Active repression of gene expression by Rb appears to depend, at least in part, on the recruitment of members of the histone deacetylase (HDAC) family. I hypothesized that Whi5 gene repression may similarly depend on yeast HDACs.  Using a batch affinity chromatography assay, I detected specific interactions between Whi5 and three of the yeast HDACs Hos3, Rpd3 and to a lesser extent, Hos1. These results suggest that, like Rb, Whi5-dependent repression may involve histone deacetylases and that at least two HDACs are involved in the Whi5-mediated repression.

Only the hypophosphorylated forms of Whi5 and Rb associate with SBF and E2F. Hyperphosphorylation of Whi5 by cyclin-dependant kinases (CDKs) disrupts the Whi5-SBF interaction, allowing the transcription of G1 genes.  We hypothesize that Whi5-HDAC interaction may also be sensitive to phosphoryalation status. Where cyclins, the catalytic subunits of CDKs, are deleted we expect to see increased interaction between Whi5-HDAC while the overexpression of cyclins will decrease this interaction.

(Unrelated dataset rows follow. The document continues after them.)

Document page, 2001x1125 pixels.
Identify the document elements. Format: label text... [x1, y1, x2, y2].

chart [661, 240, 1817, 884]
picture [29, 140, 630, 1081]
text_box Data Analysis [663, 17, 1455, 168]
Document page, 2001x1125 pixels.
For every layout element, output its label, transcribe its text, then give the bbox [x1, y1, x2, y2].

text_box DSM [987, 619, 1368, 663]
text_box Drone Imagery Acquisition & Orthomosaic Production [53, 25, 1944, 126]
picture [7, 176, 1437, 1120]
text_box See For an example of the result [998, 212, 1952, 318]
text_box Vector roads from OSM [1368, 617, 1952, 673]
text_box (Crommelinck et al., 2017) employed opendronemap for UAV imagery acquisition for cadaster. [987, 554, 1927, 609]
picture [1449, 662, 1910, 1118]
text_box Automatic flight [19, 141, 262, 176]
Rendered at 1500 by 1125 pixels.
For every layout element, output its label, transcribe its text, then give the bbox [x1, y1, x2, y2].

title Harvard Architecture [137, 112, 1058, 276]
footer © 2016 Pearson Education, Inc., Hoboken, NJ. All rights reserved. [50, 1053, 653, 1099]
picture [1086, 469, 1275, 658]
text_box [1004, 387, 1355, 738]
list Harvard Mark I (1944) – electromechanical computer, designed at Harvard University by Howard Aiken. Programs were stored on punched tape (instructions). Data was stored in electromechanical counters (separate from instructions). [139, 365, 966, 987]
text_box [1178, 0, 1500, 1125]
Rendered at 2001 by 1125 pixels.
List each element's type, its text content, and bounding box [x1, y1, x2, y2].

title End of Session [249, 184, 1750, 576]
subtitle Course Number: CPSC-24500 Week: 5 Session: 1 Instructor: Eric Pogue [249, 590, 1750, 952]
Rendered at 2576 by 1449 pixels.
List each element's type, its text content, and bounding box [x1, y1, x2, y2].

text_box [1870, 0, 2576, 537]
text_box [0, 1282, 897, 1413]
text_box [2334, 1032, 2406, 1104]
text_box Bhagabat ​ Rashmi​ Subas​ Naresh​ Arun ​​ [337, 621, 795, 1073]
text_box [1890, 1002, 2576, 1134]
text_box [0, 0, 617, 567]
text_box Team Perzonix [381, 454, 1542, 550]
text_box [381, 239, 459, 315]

Given that Whi5 interacts with HDACs in vivo it is possible that Whi5 is responsible for the recruitment of HDACs to promoters. To test this hypothesis I will use a chromatin immunoprecipitation (ChIP) assay to detect the recruitment of Rpd3 and Hos3 to promoters of G1 genes. If Whi5 is responsible for targetting HDACs, in the absence of Whi5 I will not be able to detect either Rpd3 or Hos3 at the promoter.

Much is known about the order of events involved in transcriptional initiation but the mechanism of repression and the order of events involved in relieving this repression remain elusive. Once it has been established that Whi5 represses transcription by recruiting HDACs I plan to explore the sequence of events that follows recruitment. We have seen that two HDACs are associated with Whi5 but some questions remain regarding: (1) whether Whi5, HDACs, or both are phosphorylated; (2) whether HDACs dissociate simultaneously or sequentially; (3) whether other factors, such as chromatin remodeling proteins, involved in Rb-mediated transcriptional repression, also influence Whi5-mediated transcriptional repression.

The Rb protein is a common factor that is critical in the onset of cancer.  A great deal has already been revealed regarding cell cycle regulation by Rb and Rb-associated complexes.  However, there are also a number of questions that are difficult to resolve due to the technical limitations of experimentation with mammalian cells. By establishing an analogy between Whi5 and Rb we hope to develop a simple model system in yeast to better understand cancer regulation by Rb in humans.